Pytanie tylko czy to służy kino? Na przykładzie ODRODZONEGO ZŁA dobitnie widać , że nie.
W filmie FAbrice Lambota wszytsko jest złe od pracy kamery począwszy, a na aktorstwie skończywszy.
James Horan stwórzył tu ordynarną kreację policjanta, który odrzuca widza już po 5 minutach- co sprawia, że nei mamy w filmie komu kibicować.
Reszta obsady też jest fatalna z kuriozalną kreacją Lance Henriksena na czele.
Dialogi też są koszmarne.
Bym mogł znieść fakt, iż ODRODZONE ZŁO to taniutka produkcja niezależna- tylko czemu ten film ma tak głubią i niedorzeczną fabułę?!

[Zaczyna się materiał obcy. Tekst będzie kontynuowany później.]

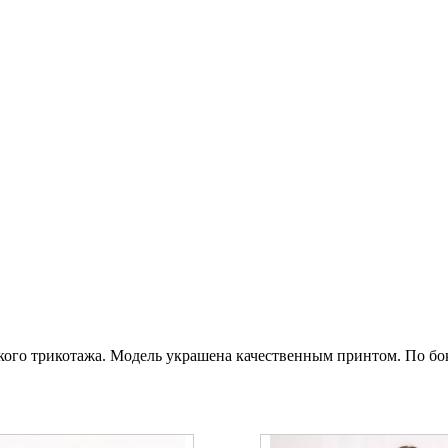
ого трикотажа. Модель украшена качественным принтом. По бо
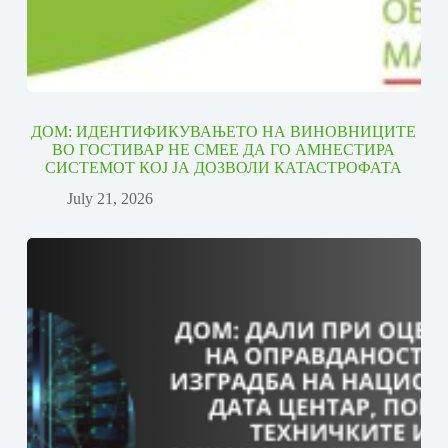
ДОМ: ИДЕНТИФИКУВАЊЕТО НА ВИНОВНИЦИТЕ
ВО ГОСТИВАР НЕ СМЕЕ ДА ГО АМНЕСТИРА
СИСТЕМОТ КОЈ ЈА ДОЗВОЛИ КАТАСТРОФАТА
July 21, 2026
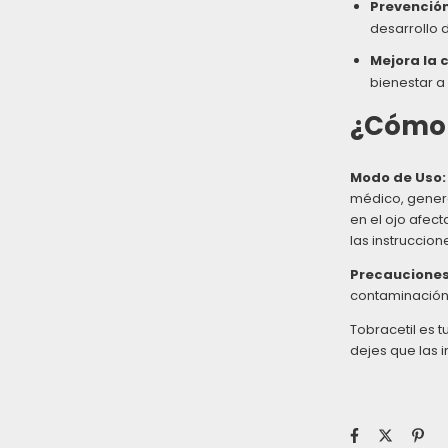
Prevenció
desarrollo 
Mejora la 
bienestar a
¿Cómo 
Modo de Uso:
médico, gener
en el ojo afect
las instruccio
Precauciones
contaminación.
Tobracetil es t
dejes que las 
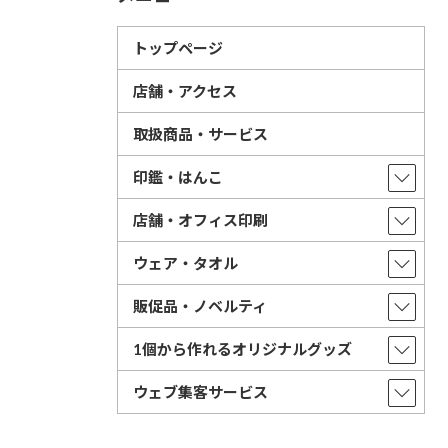
トップページ
店舗・アクセス
取扱商品・サービス
印鑑・はんこ
店舗・オフィス印刷
ウェア・タオル
販促品・ノベルティ
1個から作れるオリジナルグッズ
ウェブ集客サービス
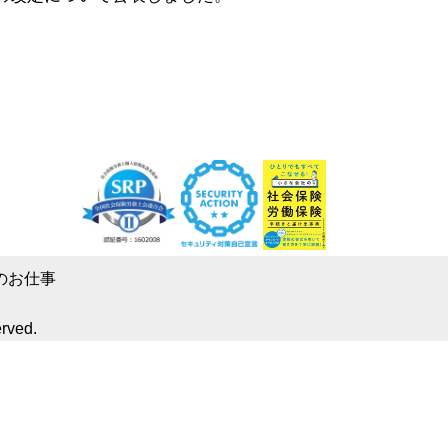
のお仕事
erved.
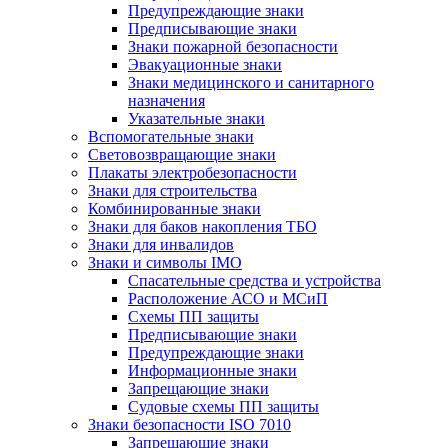
Предупреждающие знаки
Предписывающие знаки
Знаки пожарной безопасности
Эвакуационные знаки
Знаки медицинского и санитарного
назначения
Указательные знаки
Вспомогательные знаки
Световозвращающие знаки
Плакаты электробезопасности
Знаки для строительства
Комбинированные знаки
Знаки для баков накопления ТБО
Знаки для инвалидов
Знаки и символы IMO
Спасательные средства и устройства
Расположение АСО и МСиП
Схемы ПП защиты
Предписывающие знаки
Предупреждающие знаки
Информационные знаки
Запрещающие знаки
Судовые схемы ПП защиты
Знаки безопасности ISO 7010
Запрещающие знаки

Tytułowe monstrum gwałci prostytutki za pomocą gigantycznego penisa. Sic?! Bardzo to śmieszne. Gdyby chociaż wszytsko to pokazano w krzywym zwierciadle to może koncept twórców tego dziełka by był do przyjęcia- ale nie Lambot rozgrywa wszytsko ze śmiertelną powagą.
Muszą dodać, iz cały film wieńczy rozbrajająco kiczowate i durne zakończenie.
Nie ma w tym filmie ani grozy, ani emocji. ODRODZONE ZŁO to kino koszmarnie zrealizowane, słabo zagrane, a fabularne załozenia tego obrazu są zwyczanie niedorzeczne.
Słowem- koszmar, który rzadko sie trafia nawet w wydpoku filmów lądujących od razu półkach DVD.
Odradzam.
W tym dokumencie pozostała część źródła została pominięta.